Thank you Allison Parrish

https://gist.github.com/aparrish/2f562e3737544cf29aaf1af30362f469

## Terms

A way of representing words as vectors in a multi-dimensional space, where the distance and direction between vectors reflect the similarity and relationships among the corresponding words.

https://www.ibm.com/topics/word-embeddings

### Word2Vec

Word2vec is a technique in natural language processing for obtaining vector representations of words. These vectors capture information about the meaning of the word based on the surrounding words. The word2vec algorithm estimates these representations by modeling text in a large corpus.

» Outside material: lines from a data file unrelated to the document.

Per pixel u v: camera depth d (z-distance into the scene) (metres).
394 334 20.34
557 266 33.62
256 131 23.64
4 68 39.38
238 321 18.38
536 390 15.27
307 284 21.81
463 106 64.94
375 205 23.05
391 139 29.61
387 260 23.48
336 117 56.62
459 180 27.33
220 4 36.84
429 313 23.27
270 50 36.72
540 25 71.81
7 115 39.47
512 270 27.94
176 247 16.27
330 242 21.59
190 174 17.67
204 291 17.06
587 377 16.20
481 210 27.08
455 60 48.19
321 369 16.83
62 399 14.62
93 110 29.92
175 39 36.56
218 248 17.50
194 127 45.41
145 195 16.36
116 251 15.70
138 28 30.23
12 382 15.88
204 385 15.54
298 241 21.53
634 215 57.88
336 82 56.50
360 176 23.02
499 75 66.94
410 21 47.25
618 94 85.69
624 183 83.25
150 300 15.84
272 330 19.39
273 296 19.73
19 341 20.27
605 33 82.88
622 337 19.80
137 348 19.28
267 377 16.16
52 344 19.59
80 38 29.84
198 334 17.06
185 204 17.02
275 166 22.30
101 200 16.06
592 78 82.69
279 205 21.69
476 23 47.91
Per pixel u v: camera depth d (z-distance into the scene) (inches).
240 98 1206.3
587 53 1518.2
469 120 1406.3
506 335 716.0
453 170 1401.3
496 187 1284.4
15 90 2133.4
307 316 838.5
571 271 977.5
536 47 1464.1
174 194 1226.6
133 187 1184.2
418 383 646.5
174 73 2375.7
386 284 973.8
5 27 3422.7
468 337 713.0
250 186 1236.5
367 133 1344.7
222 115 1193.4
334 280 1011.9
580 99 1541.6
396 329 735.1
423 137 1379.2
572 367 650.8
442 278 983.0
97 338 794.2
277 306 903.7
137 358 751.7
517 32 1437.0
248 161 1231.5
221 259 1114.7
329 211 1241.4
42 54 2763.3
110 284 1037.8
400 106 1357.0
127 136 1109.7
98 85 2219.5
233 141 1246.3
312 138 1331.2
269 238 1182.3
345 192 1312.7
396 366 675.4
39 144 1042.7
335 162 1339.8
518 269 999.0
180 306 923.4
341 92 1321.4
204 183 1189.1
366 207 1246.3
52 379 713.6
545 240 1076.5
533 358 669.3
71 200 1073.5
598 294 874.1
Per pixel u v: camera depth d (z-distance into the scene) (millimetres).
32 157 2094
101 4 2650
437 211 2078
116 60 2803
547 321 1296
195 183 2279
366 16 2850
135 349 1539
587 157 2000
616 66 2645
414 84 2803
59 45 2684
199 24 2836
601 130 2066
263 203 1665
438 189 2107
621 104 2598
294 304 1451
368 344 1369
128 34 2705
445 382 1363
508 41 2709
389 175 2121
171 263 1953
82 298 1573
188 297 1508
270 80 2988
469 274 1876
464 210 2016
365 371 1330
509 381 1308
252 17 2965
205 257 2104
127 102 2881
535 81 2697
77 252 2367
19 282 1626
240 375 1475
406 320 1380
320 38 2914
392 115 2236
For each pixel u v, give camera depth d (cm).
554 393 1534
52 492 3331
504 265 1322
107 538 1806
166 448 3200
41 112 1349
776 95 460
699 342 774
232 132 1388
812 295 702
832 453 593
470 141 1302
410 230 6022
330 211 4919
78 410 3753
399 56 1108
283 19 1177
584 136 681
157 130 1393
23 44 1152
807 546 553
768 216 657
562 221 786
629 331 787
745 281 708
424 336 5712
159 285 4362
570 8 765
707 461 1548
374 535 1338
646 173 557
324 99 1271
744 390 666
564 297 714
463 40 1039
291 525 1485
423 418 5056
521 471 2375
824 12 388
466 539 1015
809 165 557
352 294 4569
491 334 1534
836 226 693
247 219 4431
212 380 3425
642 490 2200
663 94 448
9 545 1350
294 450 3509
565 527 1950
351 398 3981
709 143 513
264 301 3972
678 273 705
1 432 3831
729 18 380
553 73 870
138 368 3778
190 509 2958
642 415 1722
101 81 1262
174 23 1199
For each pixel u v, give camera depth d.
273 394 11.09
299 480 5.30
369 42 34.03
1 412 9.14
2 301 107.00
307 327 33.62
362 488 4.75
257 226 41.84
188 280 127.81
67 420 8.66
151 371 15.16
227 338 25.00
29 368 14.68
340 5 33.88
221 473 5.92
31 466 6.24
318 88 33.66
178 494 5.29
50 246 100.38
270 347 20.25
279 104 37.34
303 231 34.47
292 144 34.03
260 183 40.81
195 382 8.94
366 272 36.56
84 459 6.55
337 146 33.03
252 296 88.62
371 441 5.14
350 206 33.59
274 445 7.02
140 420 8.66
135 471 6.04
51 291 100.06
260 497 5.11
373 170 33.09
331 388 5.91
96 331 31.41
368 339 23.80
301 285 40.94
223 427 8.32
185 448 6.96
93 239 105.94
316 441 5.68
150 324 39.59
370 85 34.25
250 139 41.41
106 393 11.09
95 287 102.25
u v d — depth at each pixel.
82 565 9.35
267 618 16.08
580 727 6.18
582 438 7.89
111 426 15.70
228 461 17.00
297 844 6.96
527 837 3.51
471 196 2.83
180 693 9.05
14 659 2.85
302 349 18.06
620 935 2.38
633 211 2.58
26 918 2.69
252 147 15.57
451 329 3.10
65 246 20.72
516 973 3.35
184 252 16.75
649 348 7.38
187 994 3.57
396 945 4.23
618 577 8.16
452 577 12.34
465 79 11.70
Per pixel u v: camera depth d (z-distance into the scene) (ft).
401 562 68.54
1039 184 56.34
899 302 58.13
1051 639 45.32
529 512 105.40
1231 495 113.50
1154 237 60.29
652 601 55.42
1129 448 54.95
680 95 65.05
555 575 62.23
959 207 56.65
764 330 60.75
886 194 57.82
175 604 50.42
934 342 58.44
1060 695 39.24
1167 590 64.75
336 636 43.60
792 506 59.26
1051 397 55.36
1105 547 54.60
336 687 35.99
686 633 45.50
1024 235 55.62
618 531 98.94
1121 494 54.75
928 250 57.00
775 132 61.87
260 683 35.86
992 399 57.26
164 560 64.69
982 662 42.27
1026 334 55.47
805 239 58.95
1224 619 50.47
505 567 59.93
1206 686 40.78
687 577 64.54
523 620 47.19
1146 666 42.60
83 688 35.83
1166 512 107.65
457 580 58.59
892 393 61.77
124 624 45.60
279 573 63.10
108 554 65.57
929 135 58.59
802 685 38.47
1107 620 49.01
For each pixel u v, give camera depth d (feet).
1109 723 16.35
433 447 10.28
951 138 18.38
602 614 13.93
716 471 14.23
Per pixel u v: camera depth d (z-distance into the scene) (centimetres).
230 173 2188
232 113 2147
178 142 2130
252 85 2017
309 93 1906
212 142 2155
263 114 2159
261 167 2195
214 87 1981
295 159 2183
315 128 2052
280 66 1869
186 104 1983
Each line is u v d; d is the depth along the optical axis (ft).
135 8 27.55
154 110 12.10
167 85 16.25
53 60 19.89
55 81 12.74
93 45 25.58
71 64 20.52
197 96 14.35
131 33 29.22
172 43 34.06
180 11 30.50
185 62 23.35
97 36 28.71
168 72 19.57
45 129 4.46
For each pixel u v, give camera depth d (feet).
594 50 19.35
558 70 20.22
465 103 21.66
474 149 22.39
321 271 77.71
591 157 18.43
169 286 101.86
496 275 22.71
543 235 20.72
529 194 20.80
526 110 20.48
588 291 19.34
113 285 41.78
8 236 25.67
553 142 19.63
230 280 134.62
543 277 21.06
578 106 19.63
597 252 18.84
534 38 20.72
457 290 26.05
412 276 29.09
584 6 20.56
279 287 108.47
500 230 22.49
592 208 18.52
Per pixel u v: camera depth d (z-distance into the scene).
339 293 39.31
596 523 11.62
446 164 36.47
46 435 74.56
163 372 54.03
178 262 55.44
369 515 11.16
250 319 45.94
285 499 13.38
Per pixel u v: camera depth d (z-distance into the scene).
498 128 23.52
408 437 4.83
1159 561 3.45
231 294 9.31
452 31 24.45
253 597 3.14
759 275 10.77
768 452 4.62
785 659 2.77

https://en.wikipedia.org/wiki/Word2vec

https://gist.github.com/aparrish/2f562e3737544cf29aaf1af30362f469

* Turning words into measurable / similar numbers
* Word embeddings
* Neural Networks, Backpropagation, ArgMax, SoftMax, and Cross Entropy

### Neural Network

A machine learning method that uses interconnected nodes or neurons to process data in a way that mimics the human brain

### Backpropagation

Works by testing for errors from the weights of a neuron and then going back and fine tuning those weights, ex. gradient descent

### Argmax

Returns the indices of the max value along an axis

### Softmax

A vector of probabilities for each possible outcome such as classification

### Cross Entropy

Measures the difference, entropy, between probabilities. Entropy is the number of bits required to transmit a randomly selected event from a probability distribution, a Monte Carlo method for importance sampling





### Similarity

* A neural network can be used to assign different values to the same word used in different contexts
* Activation functions and associated weights are used for each value assigned to a word
* Depending on context a word with the largest weight will be chosen
* Since a word has multiple values, a vector, it is possible to 'plot' the words thus providing a graphed similarity with other words

### CBOW

Uses context to predict a target word, a type of unsupervised learning, learning from unlabeled data

### Skip Gram

Predicts context words given a target word

### Negative Sampling

Aims to maximize the similarity of words in the same context and minimize when used in different contexts

## The Data

In [None]:
# source = https://gist.github.com/aparrish/2f562e3737544cf29aaf1af30362f469 by Allison Parrish
import urllib.request, json

url = 'https://raw.githubusercontent.com/gitmystuff/Datasets/main/xkcd.json'
with urllib.request.urlopen(url) as url:
    color_data = json.load(url)

type(color_data)

dict

In [None]:
color_data.keys()

dict_keys(['description', 'colors'])

In [None]:
print(color_data['description'])
print(color_data['colors'][0:5])

The 954 most common RGB monitor colors, as defined by several hundred thousand participants in the xkcd color name survey.
[{'color': 'darker blue', 'hex': '#011288'}, {'color': 'darker green', 'hex': '#087804'}, {'color': 'green again', 'hex': '#16d43f'}, {'color': 'darker purple', 'hex': '#5f1b6b'}, {'color': 'darker pink', 'hex': '#c4387f'}]


In [None]:
import math

def hex_to_int(s):
    h = s
    s = s.lstrip("#")
    return int(s[:2], 16), int(s[2:4], 16), int(s[4:6], 16), h

def distance(coord1, coord2):
    # note, this is VERY SLOW, don't use for actual code
    coord1 = coord1[:3]
    coord2 = coord2[:3]
    return math.sqrt(sum([(i - j)**2 for i, j in zip(coord1, coord2)]))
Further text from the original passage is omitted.